Timwi wrote:
Brion Vibber wrote:
Jeremy Dunck wrote:
According to the hardware orders page[1], a major bottleneck is page rendering.
Does any phase of this stand out? DB fetch? Text parse? Request/Response bandwidth?
Depends on the page. On most pages the biggest chunks of rendering time are in handling links. (On most pages most of the markup is links, so...)
Do we still query the database for all these links to decide whether they exist and (depending on user settings) whether they are stubs? As I recall, someone once had an idea to write a simple, light-weight daemon for this that uses a dictionary data structure (I presume they were thinking of a DAWG (directed acyclic word graph)) for this.

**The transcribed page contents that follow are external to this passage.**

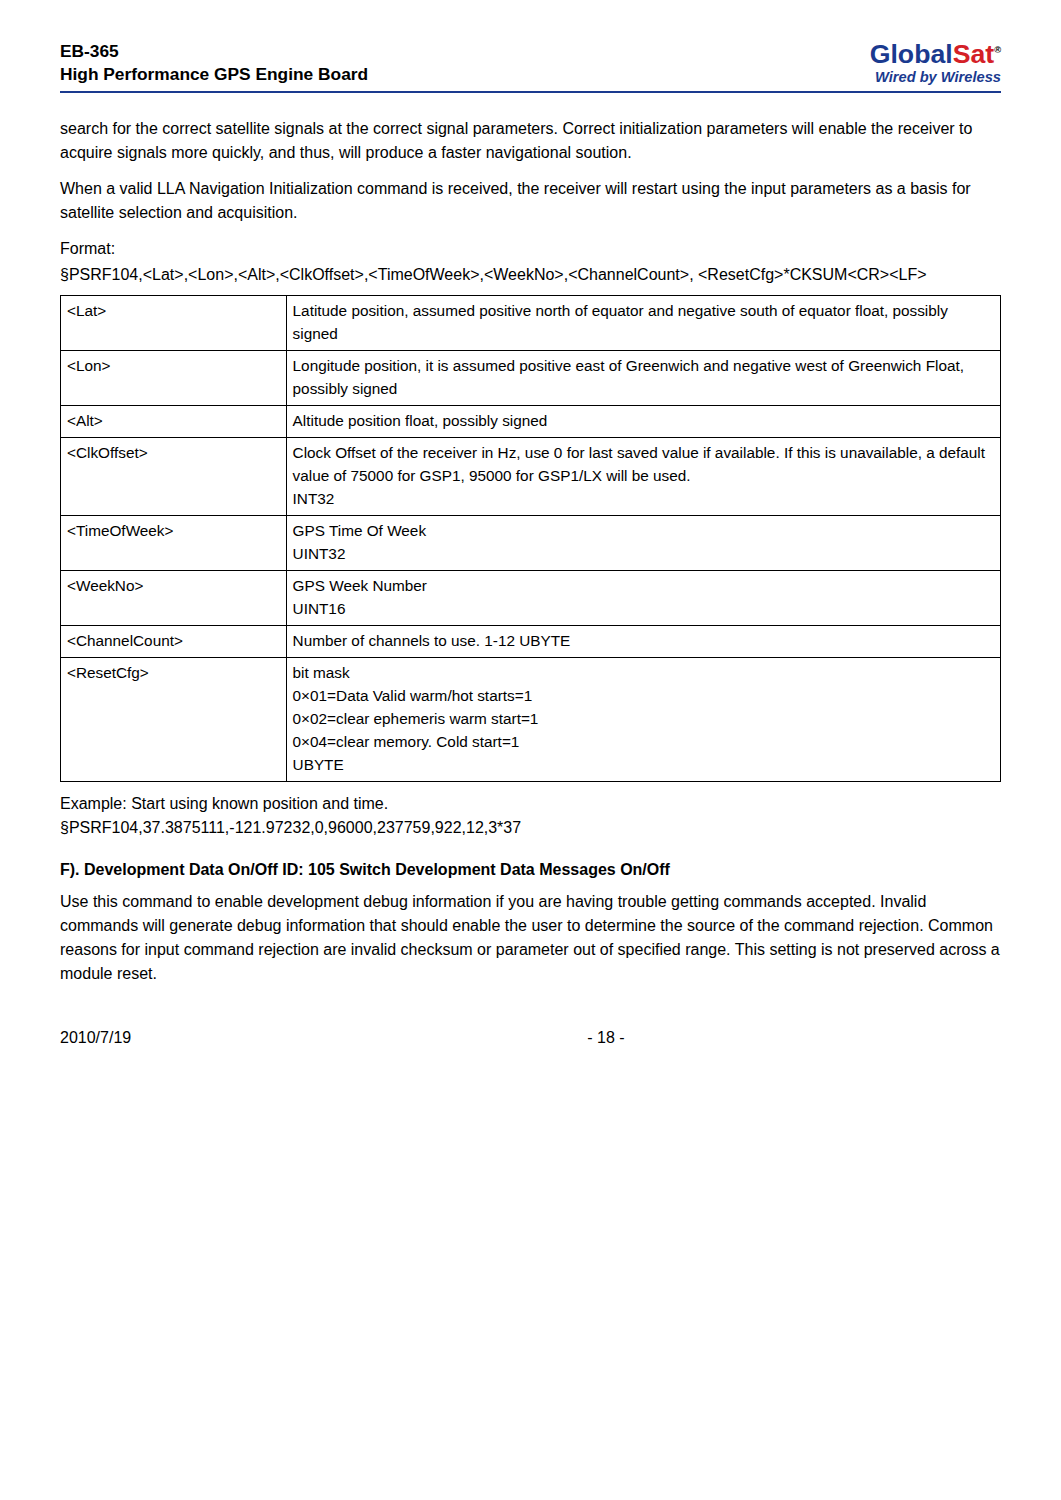EB-365
High Performance GPS Engine Board
Global Sat®
Wired by Wireless
search for the correct satellite signals at the correct signal parameters. Correct initialization parameters will enable the receiver to acquire signals more quickly, and thus, will produce a faster navigational soution.
When a valid LLA Navigation Initialization command is received, the receiver will restart using the input parameters as a basis for satellite selection and acquisition.
Format:
§PSRF104,<Lat>,<Lon>,<Alt>,<ClkOffset>,<TimeOfWeek>,<WeekNo>,<ChannelCount>, <ResetCfg>*CKSUM<CR><LF>
| <Lat> | Latitude position, assumed positive north of equator and negative south of equator float, possibly signed |
| <Lon> | Longitude position, it is assumed positive east of Greenwich and negative west of Greenwich Float, possibly signed |
| <Alt> | Altitude position float, possibly signed |
| <ClkOffset> | Clock Offset of the receiver in Hz, use 0 for last saved value if available. If this is unavailable, a default value of 75000 for GSP1, 95000 for GSP1/LX will be used. INT32 |
| <TimeOfWeek> | GPS Time Of Week UINT32 |
| <WeekNo> | GPS Week Number UINT16 |
| <ChannelCount> | Number of channels to use. 1-12 UBYTE |
| <ResetCfg> | bit mask 0×01=Data Valid warm/hot starts=1 0×02=clear ephemeris warm start=1 0×04=clear memory. Cold start=1 UBYTE |
Example: Start using known position and time.
§PSRF104,37.3875111,-121.97232,0,96000,237759,922,12,3*37
F). Development Data On/Off ID: 105 Switch Development Data Messages On/Off
Use this command to enable development debug information if you are having trouble getting commands accepted. Invalid commands will generate debug information that should enable the user to determine the source of the command rejection. Common reasons for input command rejection are invalid checksum or parameter out of specified range. This setting is not preserved across a module reset.
2010/7/19
- 18 -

There are many algorithms available to generate DAWGs; I wrote one in Java once, but it's slow, you can probably find a faster one in a faster language. Or has this idea been scrapped for some reason?
I considered implementing a cache for link existence, but when we realised it could be done with a quite satisfactory speed, using the cur (now page) table only, the robustness gains convinced me that it was the best solution. External daemons necessarily bring a higher system administration overhead. Caches, especially ones which don't respect database transactions, tend to develop inconsistencies.
I think Brion meant replaceInternalLinks (7.9%) and the CPU component of replaceLinkHolders (3.2%), not the 0.75% of execution time now required for link lookup within the parser.
It's true that the addLinkObj query still takes 5.5%. In my opinion, that can be reduced to near zero by implementing batch lookup techniques ubiquitously.
-- Tim Starling